● Provided passage
** BEGIN **

Disclaimer: A lot of you have read and responded to my last posting which detailed some of the challenges I'm currently facing in france. For those of you with whom I'm spoken, thanks for your patience listening to my thoughts. For those of you who have taken the time to email me and pass along encouragement, thank you. It's nice to know that A. people actually read my blog, and B. my friends care about me. In that vein, I'm posting an expanded view of what I've been thinking regarding my situation. It's rough - I've written it quickly and without editing (aside from the free advice of Microsoft Word), and it's definitely a big change from the more light-hearted posts so far. It's by no means the "final word" - it's just what's on my mind today. On y va.

I’ve been thinking a lot about my current situation in France, and just this afternoon I’ve had the opportunity to talk with a couple of my best friends on the (internet) phone. While we talked about a lot of things in those couple hours, I struggled to express what I’d been feeling lately about my situation at the winery. I think it’s complicated because what I feel as one large emotion really comes out of two separate, lesser emotions. The first and most upsetting emotion is the anger which I feel when I think about the ways I’ve been mislead by Marie, the woman who owns the winery and hired me back in June. Without going into too much detail, I feel that fault lies on both sides for not clarifying many important issues before agreeing to work together. The second emotion can most easily be called loneliness, and has resulted from the physical isolation of the winery, the lack of people on the estate after work, and my inability to go to nearby towns where I have the opportunity to meet other people who may speak English and/or share common interests.

I believe many experiences are enhanced when shared, and not being able to share my experiences – actually visiting towns, seeing sights, and learning about the culture – with other people (people with whom I can communicate verbally, people who understand not only inflections but colloquialisms, people – basically – who speak the same language and share common interests) has caused me to miss this part of the adventure. Isn’t this why we go on trips together? And by default, isn’t this why we seem to meet people with common interests when we travel (alone or with friends)? “Hey, you’re hiking Grinnell Glacier because you also want to see it before it’s gone? Me too! Where are you camping tonight?...”

** END **

Dataset items:
** BEGIN **

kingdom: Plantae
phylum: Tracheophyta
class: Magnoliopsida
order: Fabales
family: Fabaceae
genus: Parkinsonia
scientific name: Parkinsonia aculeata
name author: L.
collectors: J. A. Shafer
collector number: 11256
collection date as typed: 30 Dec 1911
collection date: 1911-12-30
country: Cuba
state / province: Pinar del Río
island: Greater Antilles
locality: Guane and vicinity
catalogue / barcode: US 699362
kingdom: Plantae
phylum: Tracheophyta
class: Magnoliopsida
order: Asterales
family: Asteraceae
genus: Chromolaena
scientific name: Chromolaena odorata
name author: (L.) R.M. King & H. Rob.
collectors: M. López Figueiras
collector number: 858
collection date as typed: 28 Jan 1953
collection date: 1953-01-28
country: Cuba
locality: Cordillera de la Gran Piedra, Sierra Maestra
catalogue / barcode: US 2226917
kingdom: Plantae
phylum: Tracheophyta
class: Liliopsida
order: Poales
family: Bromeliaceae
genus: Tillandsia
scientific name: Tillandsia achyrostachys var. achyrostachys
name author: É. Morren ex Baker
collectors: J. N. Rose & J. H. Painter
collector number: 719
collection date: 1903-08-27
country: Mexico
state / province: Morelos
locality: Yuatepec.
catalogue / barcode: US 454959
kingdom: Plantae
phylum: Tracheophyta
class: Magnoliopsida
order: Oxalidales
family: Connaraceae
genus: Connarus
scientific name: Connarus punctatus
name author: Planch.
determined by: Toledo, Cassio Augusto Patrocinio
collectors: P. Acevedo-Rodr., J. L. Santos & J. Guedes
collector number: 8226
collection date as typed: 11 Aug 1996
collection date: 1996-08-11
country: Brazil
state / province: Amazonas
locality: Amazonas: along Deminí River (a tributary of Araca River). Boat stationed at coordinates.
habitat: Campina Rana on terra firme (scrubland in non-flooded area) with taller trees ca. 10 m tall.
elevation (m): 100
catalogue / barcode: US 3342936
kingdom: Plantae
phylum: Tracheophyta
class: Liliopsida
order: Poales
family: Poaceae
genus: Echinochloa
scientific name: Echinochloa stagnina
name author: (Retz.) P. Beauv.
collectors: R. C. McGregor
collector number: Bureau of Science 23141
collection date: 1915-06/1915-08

** END **

● Set exercise A
From the blog post, extract the passage between "Disclaimer: A lot" and "today. On y va.", inclusive.
● Set exercise B
According to the blog post, what causes led to the loneliness the writer describes? List each one.
● Set exercise C
Render this sentence from the blog post in Spanish: "Without going into too much detail, I feel that fault lies on both sides for not clarifying many important issues before agreeing to work together."

● Task output A
Disclaimer: A lot of you have read and responded to my last posting which detailed some of the challenges I'm currently facing in france. For those of you with whom I'm spoken, thanks for your patience listening to my thoughts. For those of you who have taken the time to email me and pass along encouragement, thank you. It's nice to know that A. people actually read my blog, and B. my friends care about me. In that vein, I'm posting an expanded view of what I've been thinking regarding my situation. It's rough - I've written it quickly and without editing (aside from the free advice of Microsoft Word), and it's definitely a big change from the more light-hearted posts so far. It's by no means the "final word" - it's just what's on my mind today. On y va.

● Task output B
- The physical isolation of the winery
- The lack of people on the estate after work
- The writer's inability to go to nearby towns where there might be people who speak English and/or share common interests

● Task output C
Sin entrar en demasiados detalles, siento que la culpa es de ambas partes por no aclarar muchos asuntos importantes antes de acordar trabajar juntos.